Pfefferspray-Attacke im türkischen Parlament: CHP-Abgeordnete gehen auf ihre Kollegen los

Im türkischen Parlament ist es zu einem tätlichen Zwischenfall gekommen. Zwei Politiker der Oppositionspartei CHP störten in Gasmasken die Sitzung eines parlamentarischen Gremiums und versprühten Pfefferspray. Innenminister İdris Naim Şahin, der wahrscheinlich Ziel des Angriffs war, befand sich zum Zeitpunkt der Attacke nicht im Raum.

Die Pfefferspray-Attacke durch zwei Mitglieder der Oppositionspartei CHP habe, so berichtet die türkische Zeitung Hürriyet, unter den anwesenden Abgeordneten zu tränenden Augen und Hustenanfällen geführt. Die beiden Politiker wollten mit ihrem Angriff offenbar gegen die in ihren Augen unverhältnismäßige Anwendung des Gases während Massenkundgebungen durch die Polizei protestieren (selbst der türkische Gesundheitsminister Recep Akdağ hatte bereits Warnungen an die Beamten ausgesprochen – mehr hier).
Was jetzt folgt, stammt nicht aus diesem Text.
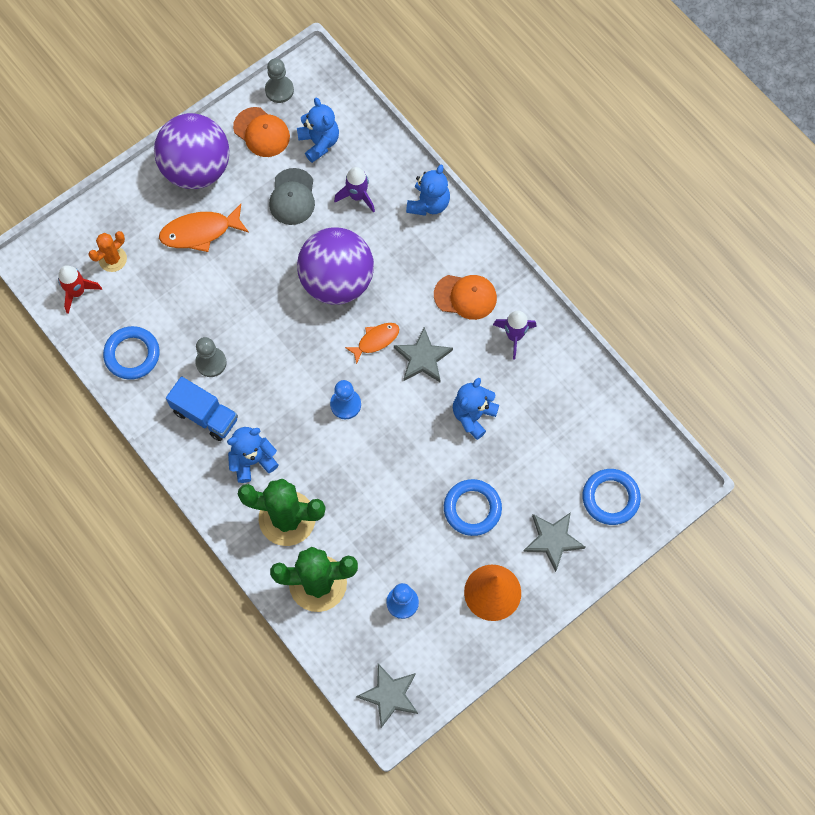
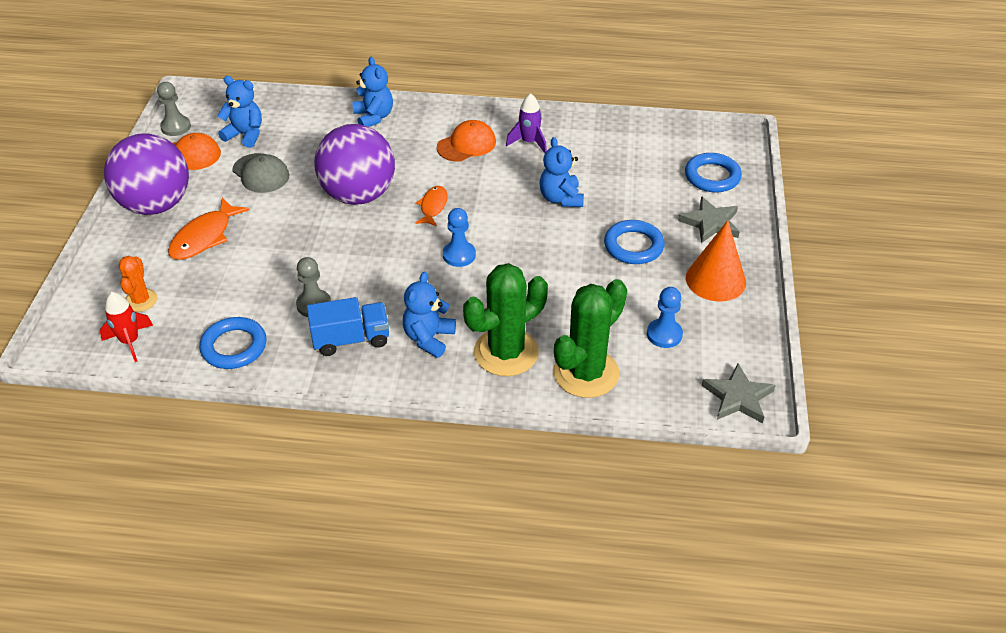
camera: 45 degrees left, 25 degrees down
purple rocket [334,167,375,213] -> none
grey star [394,327,453,382] -> none

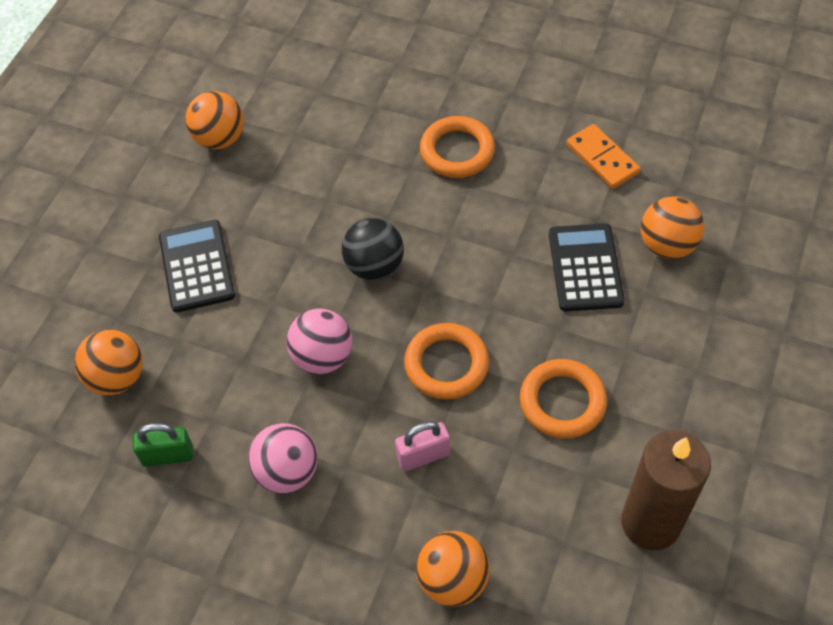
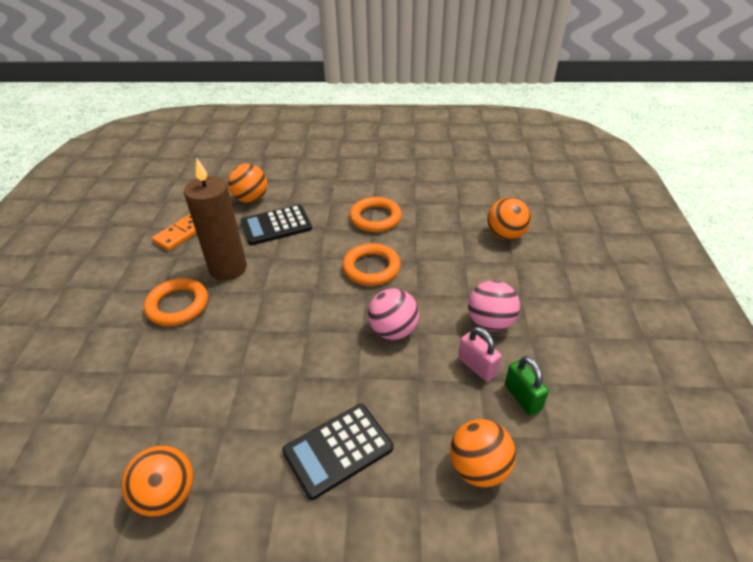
camera: 110 degrees left, 15 degrees down
black ball [342,218,404,280] -> none
pink padlock [395,421,450,471] -> pink padlock moved to [458,327,502,382]
brown candle [621,430,711,550] -> brown candle moved to [184,159,247,281]

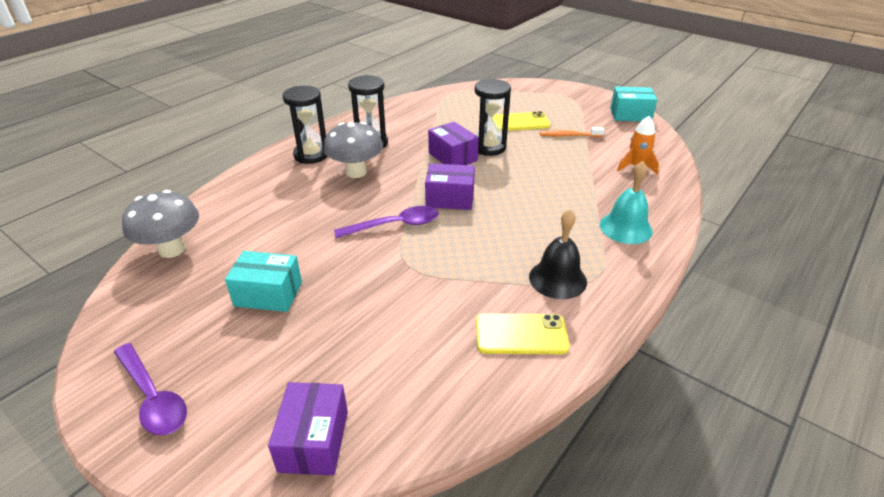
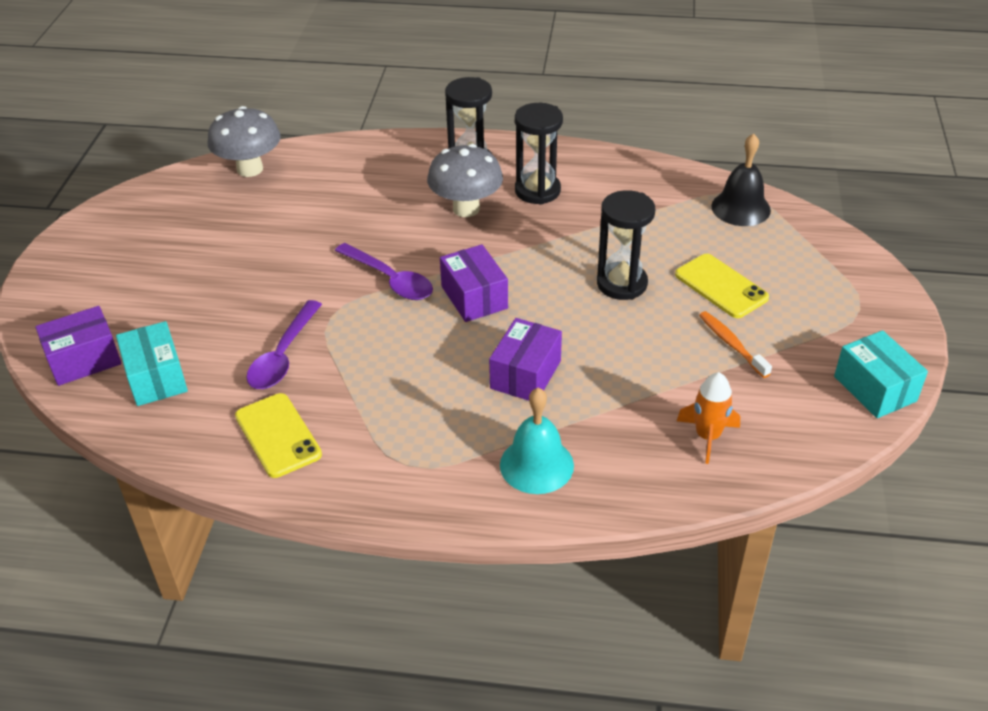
camera: 60 degrees right, 5 degrees up
purple spoon [114,343,187,435] -> purple spoon moved to [247,300,322,389]
turquoise box [225,251,302,312] -> turquoise box moved to [116,321,188,406]
purple box [428,122,479,165] -> purple box moved to [489,318,562,401]
black bell [529,209,587,299] -> black bell moved to [711,133,771,226]

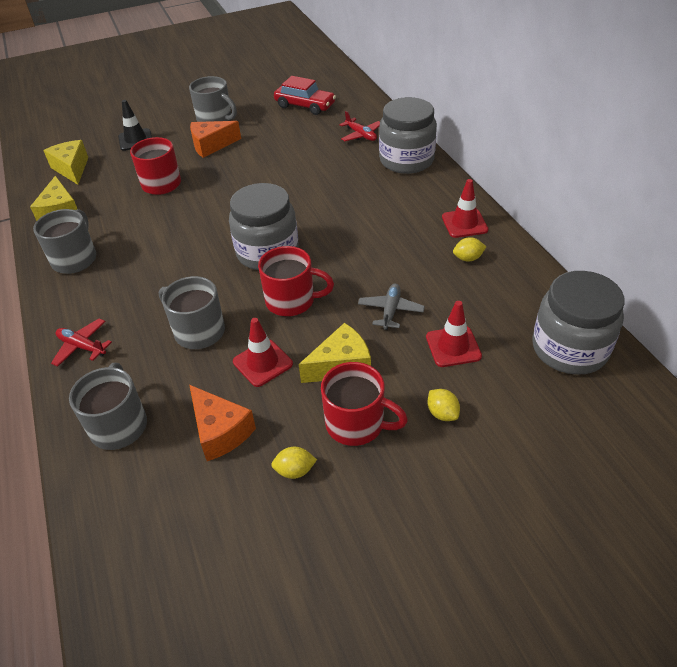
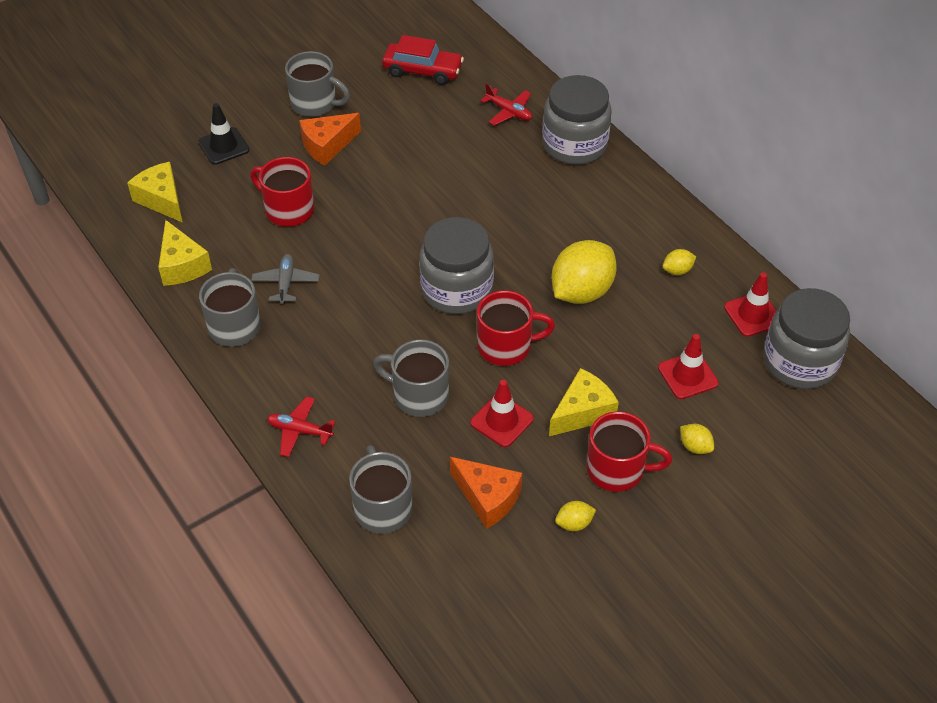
camera: 15 degrees left, 5 degrees up
grey plane [358,284,425,330] -> grey plane moved to [251,254,320,304]
red traffic cone [442,179,488,238] -> red traffic cone moved to [724,272,776,337]
none -> yellow lemon [551,240,617,304]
Der Zwischenfall ereignete sich während einer Gremiumssitzung über das Budget des Innenministeriums. Mit Masken ausgestattet, betraten Müslüm Sarı und Mevlüt Aslanoğlu den Raum und zielten in Richtung der AKP-Abgeordneten. Innenminister İdris Naim Şahin, so berichtet das Blatt weiter, habe sich während des Angriffs nicht im Raum befunden. Bereits in der Vergangenheit stand der Minister wegen ihrer Meinung nach zu heftiger Polizeigewalt gegenüber Demonstranten in der Kritik der CHP.

Während ihres Angriffs führten die beiden CHP-Politiker Plakate mit sich. Darauf zu lesen: „Das offizielle Getränk der Schüler, Lehrer, Arbeiter, Rentner, Beamten: Pfefferspray“. Abgeordnete der regierenden AKP verurteilten den Angriff scharf. Alle im Saal anwesenden Personen, darunter auch Journalisten, so die Hürriyet weiter, seien ernsthaft getroffen worden. Nachdem Zitrone verteilt wurde, konnte Şahin seine Präsentation beginnen. Auf die Angreifer ging er persönlich zu und reichte ihnen die Hand.